How Not to Save the World: What should we do about toxic assets?

Paul Krugman, who won last year’s Nobel Prize, is one of the most talented economists working today, and also one of the best writers in the profession. He is a liberal Democrat and I am not, but his op-ed piece in today’s New York Times is the best dissection I have yet seen of the flaws of the latest bank rescue plan which, as Krugman points out, is essentially a rehash of the original, and failed, Bush-Paulson Troubled Asset Recovery Plan (TARP).

I won’t try to paraphrase Krugman’s article here; he says everything that needs to be said far more eloquently than I could, and you should definitely read the article, available on It is right on every count.

TheĀ  Obama Administration’s essential problem is that for all of the President’s talk about making tough decisions, he wants to avoid offending anyone and has consequently come up with a plan bound to offend almost everyone, while failing to resolve the underlying issue: what to do with the hundreds of billions of dollars in bad assets weighing down the banks’ balance sheets and preventing them from lending.

President Obama may think he can avoid giving more red meat to Rush Limbaugh and his followers by steering around the only workable solution, which is to nationalize the failed banks, strip out the bad assets, restructure the banks, and then sell them back to the public. This, he fears, would be proof of his “socialist” agenda. So instead he has proposed a far more dangerous plan, socialist or not, which is to subsidize the purchase of these bad assets by private investors, essentially using taxpayers’ money to inflate their value.

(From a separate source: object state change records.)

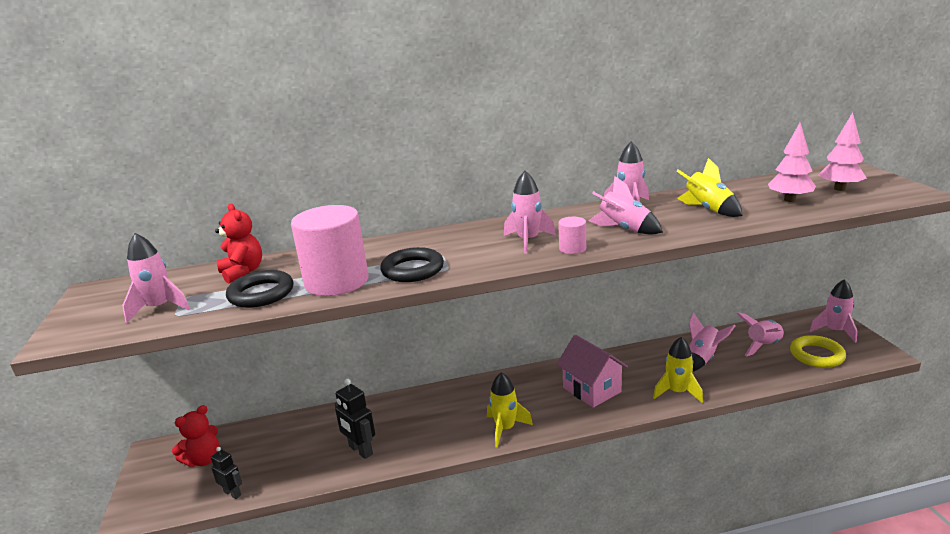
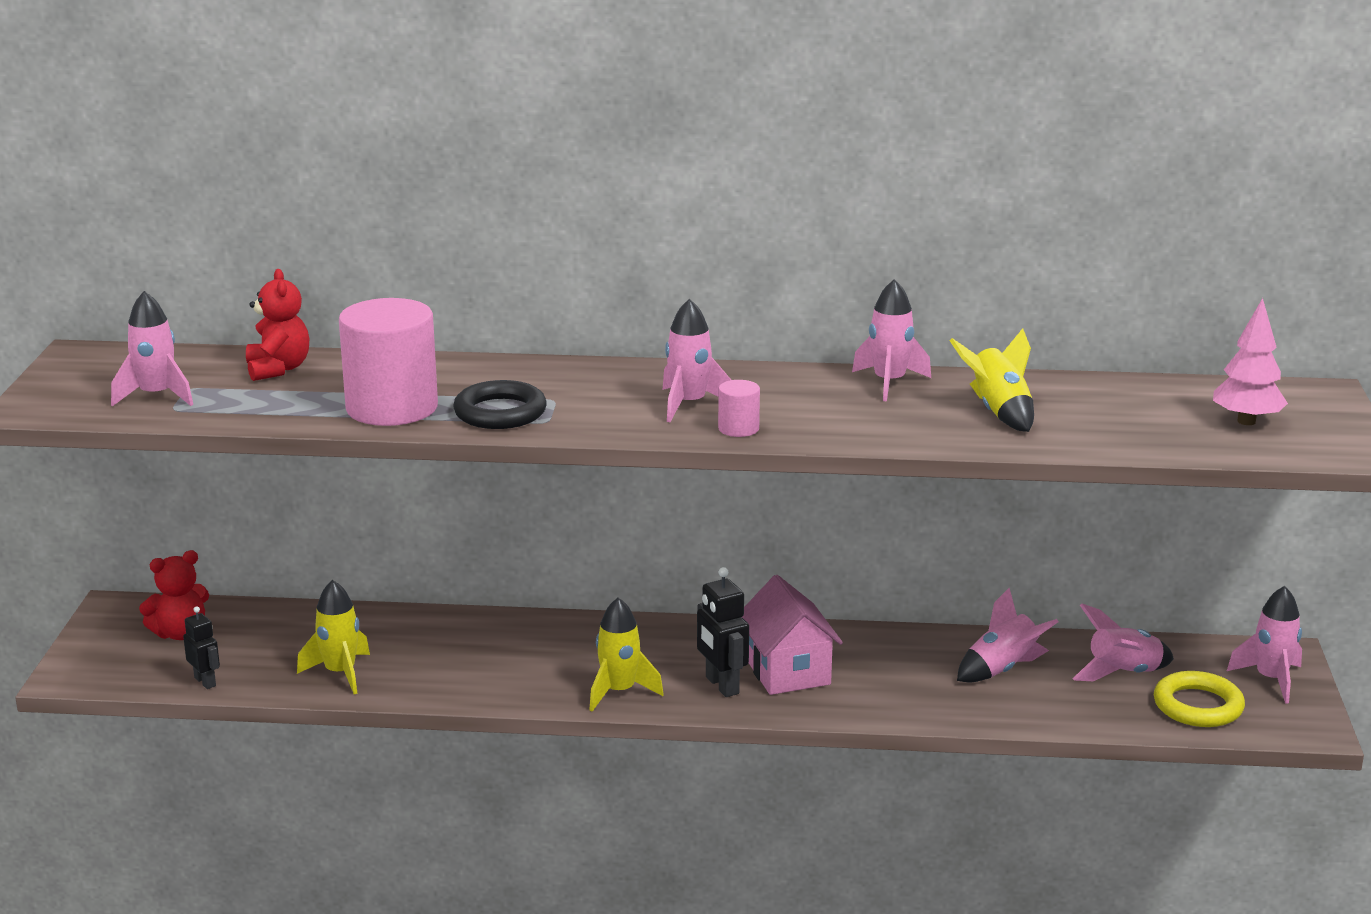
camera: 15 degrees right, 0 degrees up
(261, 294) = (288, 404): black ring -> none
(360, 450) = (398, 671): black robot -> black robot (721, 685)
(624, 229) = (840, 416): pink rocket -> none
(677, 392) = (918, 704): yellow rocket -> yellow rocket (340, 673)
(789, 200) = (1141, 423): pink tree -> none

With my libertarian political leanings I instinctively fear anything that increases government ownership of or intervention in business, but in these times I see no alternative to large-scale government intervention to save the financial system on which the entire world economy depends. The prevailing sentiment seems to be that government has to do something – anything – immediately to prevent a total collapse, but as so often happens, the prevailing sentiment is wrong. Doing the wrong thing is worse than doing nothing at all. If the President follows through with the plan, details of which Treasury Secretary Geithner is to release today, we will have borrowed and spent who knows how many hundreds of billions of dollars and will remain saddled with a badly crippled banking system.

I do part company with Krugman on one point. He has argued in favor of an even bigger fiscal stimulus package than the $789 billion one passed a month ago, but I have some grave doubts about its likely effectiveness and even its necessity. In spite of the continual depressing news about negative economic growth, the decline in world trade, factory closures, and job losses, we will ultimately climb out of this recession as we have done in every previous recession. This recession is a direct consequence of the financial crisis, and unless we fix the banking system correctly and soon the climb will be steep, long, and hard.

If President Obama enacts the policies needed to fix the financial system history will judge his presidency a success. If he follows the present course nothing else he may do over the next four years will matter. He will have failed, and all the hopes about restoring America’s reputation and position in the world will have been shredded. Unlike Rush Limbaugh, I desperately want President Obama to succeed. In the near term, the best he could do would be to heed Paul Krugman’s advice.